WHAT YOU SHOULD DO: In the text on Mussolini's rise to power, what had his Blackshirts accomplished by the late summer of 1922?

SELECTED TEXT:
Italy suffered more than 1.5 million casualties in the war. Those Italian soldiers who returned home found a country where divisions ran deep, unemployment was high, opportunities were few, and inflation was soaring. It was a breeding ground for extremists to emerge, as would occur further north in Germany, one of the most harmful side effects of the war.

Despite being on the “winning side”, much of the Italian public felt their nation was then robbed at Versailles, in June 1919, by America, Britain and France – who shared almost all of the spoils of war among themselves with the Treaty of Versailles ratified.

As the war was concluding, Mussolini had looked coldly at the fractured society that lay before his eyes in Italy. He surmised that a determined, ruthless man like himself could forge a pathway to power. Mussolini was a cynical opportunist and shrewd operator who possessed notable journalistic skills. The future Duce (“leader”) also had a psychopathic streak, as revealed by his bulging, coal black eyes and sometimes timid disposition. A good psychiatric nurse would have recognised the warning signals by observing him.

Unlike with Hitler, Mussolini had no real loyalty to a particular ideology. It was inevitable that he would abandon his pre-1914 Marxist tendencies, and shift far off to the right. Mussolini was concerned more than anything with himself, and wanted power for its own sake. He intended to do so by the illegal route, a coup d’etat. By the late summer of 1922, his Blackshirts had eradicated all active resistance on the streets through militant means.

With the left in Italy beaten by force, Mussolini’s three other adversaries could not be dealt with in such a manner: the Roman Catholic Church, the Monarchy and the liberals. Mussolini won over the Church and the Monarchy by renouncing his anti-Catholicism and anti-Monarchism, while offering them concessions, allowing those power-hungry and vain institutions to retain some influence in Italy.

EXTRACTED RECORDS:
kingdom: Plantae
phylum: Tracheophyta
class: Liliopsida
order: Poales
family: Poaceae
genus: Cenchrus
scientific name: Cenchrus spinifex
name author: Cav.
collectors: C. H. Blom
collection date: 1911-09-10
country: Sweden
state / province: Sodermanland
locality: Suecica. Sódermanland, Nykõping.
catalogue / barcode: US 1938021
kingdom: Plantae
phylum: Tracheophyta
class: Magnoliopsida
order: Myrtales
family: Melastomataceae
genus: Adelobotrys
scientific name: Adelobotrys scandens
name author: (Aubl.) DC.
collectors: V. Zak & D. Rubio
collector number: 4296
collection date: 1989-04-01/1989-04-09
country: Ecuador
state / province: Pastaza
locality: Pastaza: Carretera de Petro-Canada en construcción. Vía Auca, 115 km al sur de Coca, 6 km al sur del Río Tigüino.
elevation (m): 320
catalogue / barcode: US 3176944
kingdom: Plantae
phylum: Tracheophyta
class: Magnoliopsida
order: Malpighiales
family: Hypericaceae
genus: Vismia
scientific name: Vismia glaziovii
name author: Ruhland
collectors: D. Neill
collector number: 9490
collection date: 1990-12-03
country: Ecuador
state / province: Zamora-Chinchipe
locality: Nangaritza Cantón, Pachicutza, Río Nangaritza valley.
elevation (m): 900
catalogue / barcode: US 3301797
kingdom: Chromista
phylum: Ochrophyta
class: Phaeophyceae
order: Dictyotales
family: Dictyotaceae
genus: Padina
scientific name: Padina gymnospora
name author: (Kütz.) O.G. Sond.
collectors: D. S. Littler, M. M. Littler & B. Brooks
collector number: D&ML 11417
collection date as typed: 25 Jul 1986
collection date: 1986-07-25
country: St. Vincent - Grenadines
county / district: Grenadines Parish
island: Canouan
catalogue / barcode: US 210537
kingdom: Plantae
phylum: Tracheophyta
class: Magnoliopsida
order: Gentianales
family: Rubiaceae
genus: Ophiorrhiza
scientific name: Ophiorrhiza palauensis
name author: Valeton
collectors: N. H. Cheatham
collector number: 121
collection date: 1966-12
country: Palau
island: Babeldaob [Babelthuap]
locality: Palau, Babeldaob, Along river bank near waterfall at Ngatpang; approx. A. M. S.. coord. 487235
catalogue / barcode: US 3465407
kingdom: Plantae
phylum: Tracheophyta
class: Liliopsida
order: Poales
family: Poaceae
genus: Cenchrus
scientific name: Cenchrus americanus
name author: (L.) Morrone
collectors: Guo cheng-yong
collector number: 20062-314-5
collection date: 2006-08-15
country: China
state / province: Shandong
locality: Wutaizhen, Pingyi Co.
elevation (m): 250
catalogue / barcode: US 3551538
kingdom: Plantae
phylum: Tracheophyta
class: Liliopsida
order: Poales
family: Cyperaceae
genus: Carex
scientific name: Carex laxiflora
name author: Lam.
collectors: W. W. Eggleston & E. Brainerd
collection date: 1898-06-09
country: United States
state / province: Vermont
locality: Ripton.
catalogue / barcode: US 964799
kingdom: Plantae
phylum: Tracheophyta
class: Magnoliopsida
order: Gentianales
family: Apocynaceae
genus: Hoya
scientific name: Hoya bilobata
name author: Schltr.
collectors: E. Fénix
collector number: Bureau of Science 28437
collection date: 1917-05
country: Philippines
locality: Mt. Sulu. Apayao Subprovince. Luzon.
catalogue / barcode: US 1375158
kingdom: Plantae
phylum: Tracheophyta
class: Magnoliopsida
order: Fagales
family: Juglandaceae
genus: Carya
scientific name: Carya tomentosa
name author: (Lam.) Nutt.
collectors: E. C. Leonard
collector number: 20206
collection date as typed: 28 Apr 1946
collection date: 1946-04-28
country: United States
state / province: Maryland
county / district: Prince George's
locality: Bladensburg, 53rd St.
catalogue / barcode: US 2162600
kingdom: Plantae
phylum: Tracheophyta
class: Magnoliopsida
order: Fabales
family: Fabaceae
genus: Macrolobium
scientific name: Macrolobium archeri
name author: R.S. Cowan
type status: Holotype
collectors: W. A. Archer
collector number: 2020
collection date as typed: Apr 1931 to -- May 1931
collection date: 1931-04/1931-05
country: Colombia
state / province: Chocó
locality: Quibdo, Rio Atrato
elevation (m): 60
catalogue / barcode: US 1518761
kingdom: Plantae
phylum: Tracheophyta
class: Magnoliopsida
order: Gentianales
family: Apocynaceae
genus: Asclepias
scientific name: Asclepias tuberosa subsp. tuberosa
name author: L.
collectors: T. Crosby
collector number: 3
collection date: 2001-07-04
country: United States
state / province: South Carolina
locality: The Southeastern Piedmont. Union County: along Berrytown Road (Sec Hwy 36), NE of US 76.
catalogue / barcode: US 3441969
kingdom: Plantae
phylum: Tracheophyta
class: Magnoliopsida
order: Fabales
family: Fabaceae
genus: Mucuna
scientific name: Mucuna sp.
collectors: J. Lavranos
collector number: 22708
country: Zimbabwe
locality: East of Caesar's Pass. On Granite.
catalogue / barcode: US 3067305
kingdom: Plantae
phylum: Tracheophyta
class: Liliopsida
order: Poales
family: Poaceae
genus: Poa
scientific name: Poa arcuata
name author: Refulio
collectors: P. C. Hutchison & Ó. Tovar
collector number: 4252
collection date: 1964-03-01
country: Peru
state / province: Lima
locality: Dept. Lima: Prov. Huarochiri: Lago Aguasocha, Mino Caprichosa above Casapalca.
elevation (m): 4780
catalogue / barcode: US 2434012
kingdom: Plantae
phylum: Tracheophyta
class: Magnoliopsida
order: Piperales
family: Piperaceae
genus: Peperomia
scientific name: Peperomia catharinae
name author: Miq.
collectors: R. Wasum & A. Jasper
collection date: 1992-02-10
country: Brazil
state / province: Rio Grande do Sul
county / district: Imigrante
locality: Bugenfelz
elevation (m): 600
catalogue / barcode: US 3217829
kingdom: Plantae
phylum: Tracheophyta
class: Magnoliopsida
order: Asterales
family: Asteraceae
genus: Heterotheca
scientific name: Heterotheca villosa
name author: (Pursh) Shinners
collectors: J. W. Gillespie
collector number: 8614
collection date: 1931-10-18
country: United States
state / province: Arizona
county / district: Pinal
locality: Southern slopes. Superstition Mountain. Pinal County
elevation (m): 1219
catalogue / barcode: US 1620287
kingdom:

WRITTEN SOLUTION: They had eradicated all active resistance on the streets through militant means.